A recent HBR post that asked if you were “squandering your intelligent failures” noted that instead of learning from failures, many executives seek to keep them hidden or to pretend that they were all part of a master plan and no big deal, which is all too true and a shame because you can often learn more from a failure than from a success (which sometimes, in CPG, is just pure luck and hard to learn from).
Furthermore, some scholars believe that learning from failure is crucial to organizational learning, because they demonstrate where assumptions are wrong, where future investment would be wasted, and where directions need to change. More succinctly, failures are about the only way in which an organization can re-set its expectations for the future in any meaningful way … but only if you take the time to learn from them!

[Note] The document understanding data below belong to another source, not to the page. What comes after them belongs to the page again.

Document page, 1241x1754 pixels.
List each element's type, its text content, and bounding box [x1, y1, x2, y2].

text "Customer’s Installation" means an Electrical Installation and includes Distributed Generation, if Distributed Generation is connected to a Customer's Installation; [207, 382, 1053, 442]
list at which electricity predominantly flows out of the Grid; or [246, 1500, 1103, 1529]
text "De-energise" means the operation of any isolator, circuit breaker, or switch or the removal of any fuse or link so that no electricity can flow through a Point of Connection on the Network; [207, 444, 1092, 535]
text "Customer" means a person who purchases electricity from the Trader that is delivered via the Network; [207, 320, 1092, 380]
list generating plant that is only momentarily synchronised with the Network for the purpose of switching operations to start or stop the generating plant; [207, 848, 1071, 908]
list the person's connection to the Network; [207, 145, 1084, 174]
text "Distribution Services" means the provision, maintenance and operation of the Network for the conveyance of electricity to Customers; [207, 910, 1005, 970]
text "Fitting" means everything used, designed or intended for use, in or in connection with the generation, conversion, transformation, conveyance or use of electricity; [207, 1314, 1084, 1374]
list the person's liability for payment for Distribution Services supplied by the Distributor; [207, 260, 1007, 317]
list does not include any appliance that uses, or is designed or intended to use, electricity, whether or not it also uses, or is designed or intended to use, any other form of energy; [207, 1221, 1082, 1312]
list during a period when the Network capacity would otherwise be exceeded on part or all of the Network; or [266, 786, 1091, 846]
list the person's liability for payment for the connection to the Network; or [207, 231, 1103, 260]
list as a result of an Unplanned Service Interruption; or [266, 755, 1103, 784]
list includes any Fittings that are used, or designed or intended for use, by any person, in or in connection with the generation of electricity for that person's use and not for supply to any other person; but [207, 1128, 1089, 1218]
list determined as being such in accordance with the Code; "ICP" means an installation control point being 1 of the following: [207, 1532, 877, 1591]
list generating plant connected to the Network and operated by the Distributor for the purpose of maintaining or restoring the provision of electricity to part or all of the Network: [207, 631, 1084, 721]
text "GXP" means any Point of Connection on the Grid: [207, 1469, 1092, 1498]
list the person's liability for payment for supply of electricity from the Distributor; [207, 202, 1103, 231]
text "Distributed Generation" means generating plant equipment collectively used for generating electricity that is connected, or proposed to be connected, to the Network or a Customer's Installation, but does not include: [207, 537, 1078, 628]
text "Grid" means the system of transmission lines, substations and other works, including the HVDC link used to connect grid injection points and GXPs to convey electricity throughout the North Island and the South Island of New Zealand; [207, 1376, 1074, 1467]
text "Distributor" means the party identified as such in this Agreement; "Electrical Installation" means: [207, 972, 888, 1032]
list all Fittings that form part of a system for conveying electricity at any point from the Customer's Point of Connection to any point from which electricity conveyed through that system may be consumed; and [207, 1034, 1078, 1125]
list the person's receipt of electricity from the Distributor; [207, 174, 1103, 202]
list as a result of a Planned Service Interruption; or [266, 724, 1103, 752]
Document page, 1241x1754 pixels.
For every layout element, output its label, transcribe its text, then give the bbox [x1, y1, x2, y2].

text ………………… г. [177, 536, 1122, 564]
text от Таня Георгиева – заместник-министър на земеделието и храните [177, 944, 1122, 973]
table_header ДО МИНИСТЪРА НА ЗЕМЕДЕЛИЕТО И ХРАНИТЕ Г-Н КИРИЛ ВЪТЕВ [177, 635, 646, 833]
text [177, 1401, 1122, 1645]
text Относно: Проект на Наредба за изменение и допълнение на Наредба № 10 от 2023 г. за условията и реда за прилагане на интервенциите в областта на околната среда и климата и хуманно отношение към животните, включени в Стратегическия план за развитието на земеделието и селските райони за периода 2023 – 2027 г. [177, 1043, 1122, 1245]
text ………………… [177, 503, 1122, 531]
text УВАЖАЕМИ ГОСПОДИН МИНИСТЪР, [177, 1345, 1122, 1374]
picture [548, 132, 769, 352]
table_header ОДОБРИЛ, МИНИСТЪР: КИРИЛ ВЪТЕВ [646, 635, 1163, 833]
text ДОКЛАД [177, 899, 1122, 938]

According to some scholars, including Sim Sitkin (who is mentioned in the post), the most useful failures (from a learning perspective) is an intelligent failure, which he defines as a failure that results from an action that is:
- carefully planned (which allows you to identify when things go wrong),
- genuinely uncertain,
- modest in scale, and
- managed quickly.
Such an action plan not only prevents a catastrophe, but allows you to identify not only when something goes wrong, but why. If you take the time to figure out the way, and do so in a timely fashion, you can learn from the action and propagate that knowledge throughout the business, especially if you insure that underlying assumptions (which turned out to be wrong) are explicitly declared and that you can test results at well defined checkpoints. As such, should a failure occur, it is an excellent learning opportunity and should not be squandered!